▸ To do
Please set down the entries below once more, exactly.

Start of Supplied records

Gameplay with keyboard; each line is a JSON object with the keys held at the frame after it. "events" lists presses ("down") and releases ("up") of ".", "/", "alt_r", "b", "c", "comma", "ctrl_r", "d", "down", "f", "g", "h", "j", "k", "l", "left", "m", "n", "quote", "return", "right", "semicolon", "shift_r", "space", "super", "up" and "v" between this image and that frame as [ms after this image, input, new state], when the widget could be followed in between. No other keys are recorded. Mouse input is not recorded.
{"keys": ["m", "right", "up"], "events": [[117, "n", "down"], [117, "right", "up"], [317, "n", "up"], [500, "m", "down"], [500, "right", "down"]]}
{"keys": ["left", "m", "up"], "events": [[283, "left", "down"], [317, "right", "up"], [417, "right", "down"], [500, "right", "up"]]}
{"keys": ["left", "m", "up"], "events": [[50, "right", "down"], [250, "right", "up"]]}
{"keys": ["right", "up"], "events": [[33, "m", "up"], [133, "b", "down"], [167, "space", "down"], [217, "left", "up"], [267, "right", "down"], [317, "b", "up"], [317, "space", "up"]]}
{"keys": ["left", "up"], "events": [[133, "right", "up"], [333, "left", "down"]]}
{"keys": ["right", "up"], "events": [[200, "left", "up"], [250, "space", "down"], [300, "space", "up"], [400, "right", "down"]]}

End of Supplied records

▸ Reply to the exercise
Gameplay with keyboard; each line is a JSON object with the keys held at the frame after it. "events" lists presses ("down") and releases ("up") of ".", "/", "alt_r", "b", "c", "comma", "ctrl_r", "d", "down", "f", "g", "h", "j", "k", "l", "left", "m", "n", "quote", "return", "right", "semicolon", "shift_r", "space", "super", "up" and "v" between this image and that frame as [ms after this image, input, new state], when the widget could be followed in between. No other keys are recorded. Mouse input is not recorded.
{"keys": ["m", "right", "up"], "events": [[117, "n", "down"], [117, "right", "up"], [317, "n", "up"], [500, "m", "down"], [500, "right", "down"]]}
{"keys": ["left", "m", "up"], "events": [[283, "left", "down"], [317, "right", "up"], [417, "right", "down"], [500, "right", "up"]]}
{"keys": ["left", "m", "up"], "events": [[50, "right", "down"], [250, "right", "up"]]}
{"keys": ["right", "up"], "events": [[33, "m", "up"], [133, "b", "down"], [167, "space", "down"], [217, "left", "up"], [267, "right", "down"], [317, "b", "up"], [317, "space", "up"]]}
{"keys": ["left", "up"], "events": [[133, "right", "up"], [333, "left", "down"]]}
{"keys": ["right", "up"], "events": [[200, "left", "up"], [250, "space", "down"], [300, "space", "up"], [400, "right", "down"]]}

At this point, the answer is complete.